> [WHAT THIS TASK INVOLVES]:
Only a number is expected in reply: the number of lines below that include the word "España".
▽
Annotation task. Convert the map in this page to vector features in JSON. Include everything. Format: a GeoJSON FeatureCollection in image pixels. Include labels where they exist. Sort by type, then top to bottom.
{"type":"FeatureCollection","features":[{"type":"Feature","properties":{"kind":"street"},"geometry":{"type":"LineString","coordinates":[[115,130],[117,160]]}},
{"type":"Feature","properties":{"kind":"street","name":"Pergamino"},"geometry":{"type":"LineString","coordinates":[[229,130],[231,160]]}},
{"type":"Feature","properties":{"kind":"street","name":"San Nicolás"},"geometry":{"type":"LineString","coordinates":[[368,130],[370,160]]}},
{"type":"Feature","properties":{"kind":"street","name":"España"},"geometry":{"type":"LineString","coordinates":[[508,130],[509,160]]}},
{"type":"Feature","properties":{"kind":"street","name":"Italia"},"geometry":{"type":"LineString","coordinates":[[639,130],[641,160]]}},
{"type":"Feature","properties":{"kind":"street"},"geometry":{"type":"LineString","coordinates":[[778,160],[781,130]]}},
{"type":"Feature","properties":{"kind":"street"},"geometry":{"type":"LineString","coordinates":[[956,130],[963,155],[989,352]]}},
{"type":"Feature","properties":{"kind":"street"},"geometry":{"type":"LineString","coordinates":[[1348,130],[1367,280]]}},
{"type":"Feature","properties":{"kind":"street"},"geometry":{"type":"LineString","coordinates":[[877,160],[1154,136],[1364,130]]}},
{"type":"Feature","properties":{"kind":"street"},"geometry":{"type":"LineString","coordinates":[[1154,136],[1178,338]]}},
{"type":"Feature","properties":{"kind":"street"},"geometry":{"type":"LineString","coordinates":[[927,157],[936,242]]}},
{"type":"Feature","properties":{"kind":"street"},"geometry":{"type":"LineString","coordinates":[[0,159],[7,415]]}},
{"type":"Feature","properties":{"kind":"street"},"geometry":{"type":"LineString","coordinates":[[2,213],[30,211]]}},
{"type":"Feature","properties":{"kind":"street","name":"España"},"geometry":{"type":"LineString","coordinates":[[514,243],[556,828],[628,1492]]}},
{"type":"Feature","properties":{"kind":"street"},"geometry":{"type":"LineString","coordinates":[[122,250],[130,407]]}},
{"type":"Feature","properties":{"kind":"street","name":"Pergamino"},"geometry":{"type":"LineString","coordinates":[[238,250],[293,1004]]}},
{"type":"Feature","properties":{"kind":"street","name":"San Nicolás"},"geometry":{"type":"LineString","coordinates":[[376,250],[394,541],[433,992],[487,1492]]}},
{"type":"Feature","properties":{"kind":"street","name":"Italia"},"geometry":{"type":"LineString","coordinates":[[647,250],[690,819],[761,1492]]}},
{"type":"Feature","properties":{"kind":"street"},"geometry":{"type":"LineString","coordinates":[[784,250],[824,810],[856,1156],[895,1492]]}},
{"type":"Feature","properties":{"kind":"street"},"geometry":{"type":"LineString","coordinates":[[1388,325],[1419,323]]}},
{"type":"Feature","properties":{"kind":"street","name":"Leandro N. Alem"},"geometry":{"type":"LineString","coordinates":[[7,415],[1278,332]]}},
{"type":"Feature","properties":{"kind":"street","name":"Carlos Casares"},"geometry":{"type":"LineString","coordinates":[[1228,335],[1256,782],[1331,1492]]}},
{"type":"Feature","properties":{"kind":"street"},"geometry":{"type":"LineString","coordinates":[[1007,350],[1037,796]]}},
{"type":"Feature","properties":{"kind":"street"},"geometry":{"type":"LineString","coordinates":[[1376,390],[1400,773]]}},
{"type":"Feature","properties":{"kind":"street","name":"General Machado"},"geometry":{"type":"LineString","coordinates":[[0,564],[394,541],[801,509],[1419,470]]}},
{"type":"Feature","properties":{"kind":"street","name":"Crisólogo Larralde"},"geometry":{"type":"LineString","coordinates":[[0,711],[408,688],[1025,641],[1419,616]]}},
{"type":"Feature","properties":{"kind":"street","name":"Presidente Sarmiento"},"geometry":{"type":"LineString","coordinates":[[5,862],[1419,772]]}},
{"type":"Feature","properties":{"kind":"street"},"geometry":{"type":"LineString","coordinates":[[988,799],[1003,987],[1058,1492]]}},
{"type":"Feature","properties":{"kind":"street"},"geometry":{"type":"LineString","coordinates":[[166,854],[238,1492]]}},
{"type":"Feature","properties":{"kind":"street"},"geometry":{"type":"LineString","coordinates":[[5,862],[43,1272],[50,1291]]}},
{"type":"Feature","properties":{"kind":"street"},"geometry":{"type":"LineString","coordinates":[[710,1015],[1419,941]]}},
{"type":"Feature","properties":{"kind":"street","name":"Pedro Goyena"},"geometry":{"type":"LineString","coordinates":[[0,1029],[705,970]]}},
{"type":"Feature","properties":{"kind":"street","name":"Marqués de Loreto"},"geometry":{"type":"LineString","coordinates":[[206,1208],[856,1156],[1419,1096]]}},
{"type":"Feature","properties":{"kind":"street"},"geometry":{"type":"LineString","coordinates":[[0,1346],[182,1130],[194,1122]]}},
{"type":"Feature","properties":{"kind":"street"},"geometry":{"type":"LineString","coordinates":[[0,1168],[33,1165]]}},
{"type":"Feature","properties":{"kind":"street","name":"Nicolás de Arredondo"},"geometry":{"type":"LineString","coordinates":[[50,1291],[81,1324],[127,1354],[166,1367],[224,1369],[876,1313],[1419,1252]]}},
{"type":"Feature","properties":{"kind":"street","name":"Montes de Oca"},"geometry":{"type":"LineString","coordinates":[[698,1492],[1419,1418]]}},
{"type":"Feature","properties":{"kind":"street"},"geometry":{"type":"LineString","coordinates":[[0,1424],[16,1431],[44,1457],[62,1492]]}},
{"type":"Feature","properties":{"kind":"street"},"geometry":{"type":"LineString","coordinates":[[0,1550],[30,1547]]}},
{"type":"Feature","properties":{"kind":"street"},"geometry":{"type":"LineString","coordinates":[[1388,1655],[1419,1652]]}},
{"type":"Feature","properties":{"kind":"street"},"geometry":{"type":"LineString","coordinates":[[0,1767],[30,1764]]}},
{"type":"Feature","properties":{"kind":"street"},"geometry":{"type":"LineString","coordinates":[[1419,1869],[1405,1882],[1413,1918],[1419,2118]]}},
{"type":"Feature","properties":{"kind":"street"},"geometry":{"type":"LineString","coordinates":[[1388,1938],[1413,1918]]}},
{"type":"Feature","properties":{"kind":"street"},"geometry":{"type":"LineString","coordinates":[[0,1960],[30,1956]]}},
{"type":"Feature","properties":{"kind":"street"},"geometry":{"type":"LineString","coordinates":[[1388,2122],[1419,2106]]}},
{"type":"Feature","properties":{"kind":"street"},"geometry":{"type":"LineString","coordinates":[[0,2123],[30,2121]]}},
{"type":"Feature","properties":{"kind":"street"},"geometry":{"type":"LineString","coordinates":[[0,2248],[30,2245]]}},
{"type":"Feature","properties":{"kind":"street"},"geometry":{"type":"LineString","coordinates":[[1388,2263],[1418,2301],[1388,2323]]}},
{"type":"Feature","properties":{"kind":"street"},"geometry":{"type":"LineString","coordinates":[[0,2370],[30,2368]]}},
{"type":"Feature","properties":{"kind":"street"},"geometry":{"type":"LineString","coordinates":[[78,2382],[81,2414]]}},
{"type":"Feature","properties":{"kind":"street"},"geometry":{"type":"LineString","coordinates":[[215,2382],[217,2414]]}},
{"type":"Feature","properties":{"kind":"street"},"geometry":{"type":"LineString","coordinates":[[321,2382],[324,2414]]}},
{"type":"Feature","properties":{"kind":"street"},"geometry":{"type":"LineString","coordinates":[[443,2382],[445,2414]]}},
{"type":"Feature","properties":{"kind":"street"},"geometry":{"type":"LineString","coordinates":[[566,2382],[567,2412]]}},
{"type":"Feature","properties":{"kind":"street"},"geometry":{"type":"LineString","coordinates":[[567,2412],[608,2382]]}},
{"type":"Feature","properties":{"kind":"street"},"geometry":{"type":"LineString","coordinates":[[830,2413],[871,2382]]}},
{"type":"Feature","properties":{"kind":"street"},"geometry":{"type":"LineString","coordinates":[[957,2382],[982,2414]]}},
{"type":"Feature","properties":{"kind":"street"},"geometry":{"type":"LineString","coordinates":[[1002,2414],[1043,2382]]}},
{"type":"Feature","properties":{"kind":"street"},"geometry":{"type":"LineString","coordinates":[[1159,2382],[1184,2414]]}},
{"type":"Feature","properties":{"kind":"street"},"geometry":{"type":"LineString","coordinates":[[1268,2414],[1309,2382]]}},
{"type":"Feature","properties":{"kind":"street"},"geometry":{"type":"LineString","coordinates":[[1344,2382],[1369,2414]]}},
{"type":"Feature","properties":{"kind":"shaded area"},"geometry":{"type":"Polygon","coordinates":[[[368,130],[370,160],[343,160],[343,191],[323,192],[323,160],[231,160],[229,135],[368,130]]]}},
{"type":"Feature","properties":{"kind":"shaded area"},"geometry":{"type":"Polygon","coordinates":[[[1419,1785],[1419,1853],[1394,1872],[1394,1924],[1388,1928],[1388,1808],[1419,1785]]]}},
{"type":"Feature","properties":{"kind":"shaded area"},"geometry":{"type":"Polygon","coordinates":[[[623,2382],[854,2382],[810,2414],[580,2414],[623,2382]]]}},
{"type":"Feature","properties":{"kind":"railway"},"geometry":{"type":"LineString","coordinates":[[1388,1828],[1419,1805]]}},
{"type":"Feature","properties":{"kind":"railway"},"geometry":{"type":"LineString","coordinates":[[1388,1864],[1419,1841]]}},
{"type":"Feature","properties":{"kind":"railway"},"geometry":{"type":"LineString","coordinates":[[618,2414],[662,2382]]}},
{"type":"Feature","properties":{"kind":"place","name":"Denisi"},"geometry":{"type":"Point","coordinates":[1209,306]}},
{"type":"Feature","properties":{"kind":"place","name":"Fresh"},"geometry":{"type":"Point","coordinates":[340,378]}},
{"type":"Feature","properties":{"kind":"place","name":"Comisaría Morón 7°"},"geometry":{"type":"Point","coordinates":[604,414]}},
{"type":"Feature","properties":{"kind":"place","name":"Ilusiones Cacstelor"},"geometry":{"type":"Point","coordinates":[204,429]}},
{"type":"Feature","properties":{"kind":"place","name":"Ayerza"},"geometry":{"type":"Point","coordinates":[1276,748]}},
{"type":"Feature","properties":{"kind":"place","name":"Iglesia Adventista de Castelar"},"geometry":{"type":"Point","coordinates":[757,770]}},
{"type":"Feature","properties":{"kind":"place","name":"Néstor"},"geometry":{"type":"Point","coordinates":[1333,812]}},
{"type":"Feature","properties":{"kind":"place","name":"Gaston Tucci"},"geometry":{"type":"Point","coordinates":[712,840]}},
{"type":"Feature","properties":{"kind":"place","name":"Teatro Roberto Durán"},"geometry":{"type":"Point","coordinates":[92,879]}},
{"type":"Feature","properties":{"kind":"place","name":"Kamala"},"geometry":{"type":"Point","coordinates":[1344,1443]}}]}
△
> [FINISHED TASK]:
2